Chris Hill: Well, and we talked about capital allocation all the time about it's such an important skill and you think about Brian Cornell, and anytime there's been a question about his decision to allocate capital in a certain way and the questions are fair. Whenever you asked, is this going to work? The answer almost always is yes. When he came out and said, we're actually going to get out of the pharmacy business. We're going to sell our in-store pharmacy presence to CVS. They've got a lot of money for that and it's like, well, what are you going to do with it? We're going to invest in apparel and in both cases I was like, is this going to work? The answer is yes.
Jason Moser: Yeah, they've done a really good job allocating capital. I think you make some very good points there. I think obviously the acquisition of shipped has been a tremendous boost for this business. They continue to repurchase shares very opportunistically bringing that share count down significantly over the past five years so it really does feel like from a capital allocation perspective Mr. Cornell has nailed it as well.
Chris Hill: Costco second quarter report had a little something for everyone. For bulls, it was the higher foot traffic in stores, with customers buying high margin items like jewelry and home goods. For bears, it was Costco still battling supply chain problems. Although historically Emily, being bearish on Costco, not a great idea for investors.
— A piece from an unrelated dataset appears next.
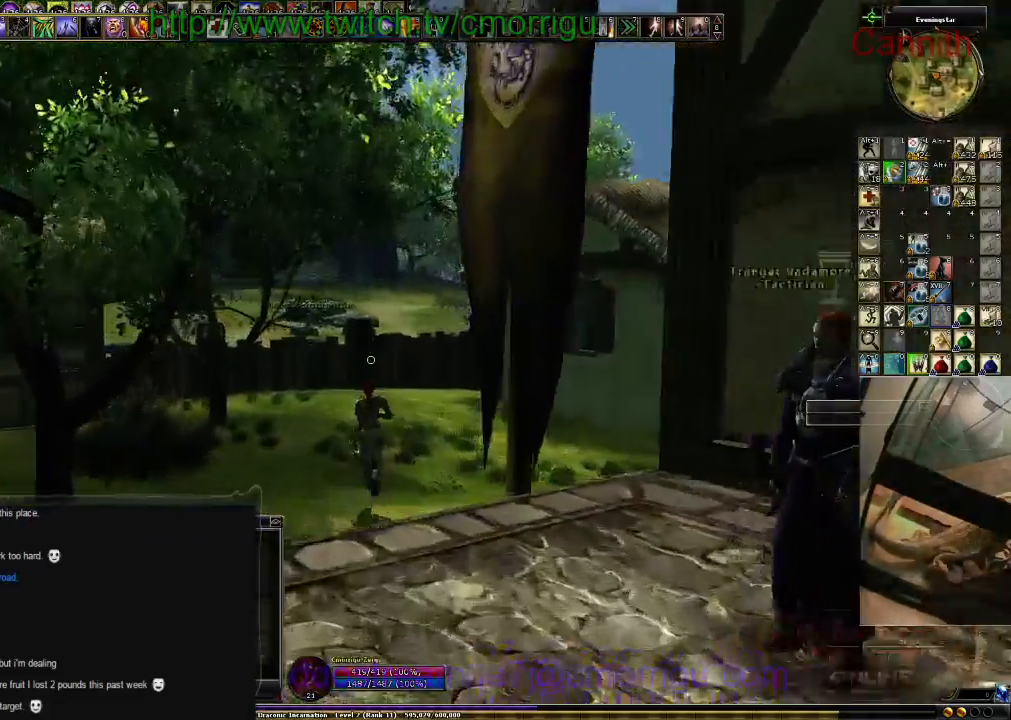
{"keys": ["w"], "events": []}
Emily Flippen: Well, if anybody's driven past a Costco recently, they already probably had an inkling that this quarter was going to be decent. Revenue row 16 percent earnings even better, rising 36 percent year over year, largely because of that increase in food traffic as well as higher-margin sales. But as you mentioned, there was a good reason to be a little bit bearish on this quarter. I won't go as far as saying being added all out bear on Costco, but there are certainly worse some headwinds. We had permanent wage increases for employees that came into effect in October 2021 that was expected to weigh on this quarter, as well as those supply chain issues, logistics challenges, labor shortages. There were lots of things that could impact Costco, but those higher margin products sales combined with the foot traffic, more than made up for the headwinds they experienced over the past quarter, largely thanks to again, that capital allocation, investing heavily into their logistics and warehousing business.
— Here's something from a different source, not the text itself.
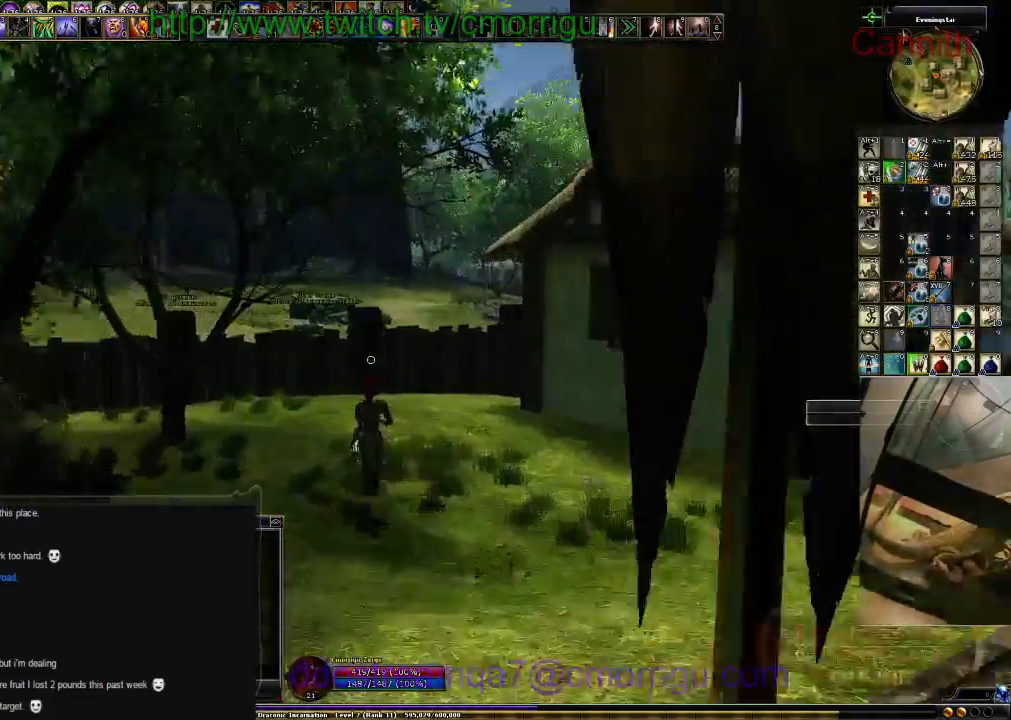
{"keys": ["w"], "events": []}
But here's what I found really interesting about this quarter, Costco chose to keep its membership fee the same. Now they may increase it at some point this year they didn't promise it was going to be the same forever. But we've seen other businesses, Netflix and Amazon raise prices amid this inflation. You have to wonder what's going through the minds of the Costco management team here. Because from my perspective, I think they know their customers are a bit price-sensitive with the chip shortages as well as rising inflation, they're already seeing the prices rise on their everyday goods with the prices also rising on their Costco membership. Maybe they'd be afraid that they'd knock their renewal rates a little bit if they raise prices right now.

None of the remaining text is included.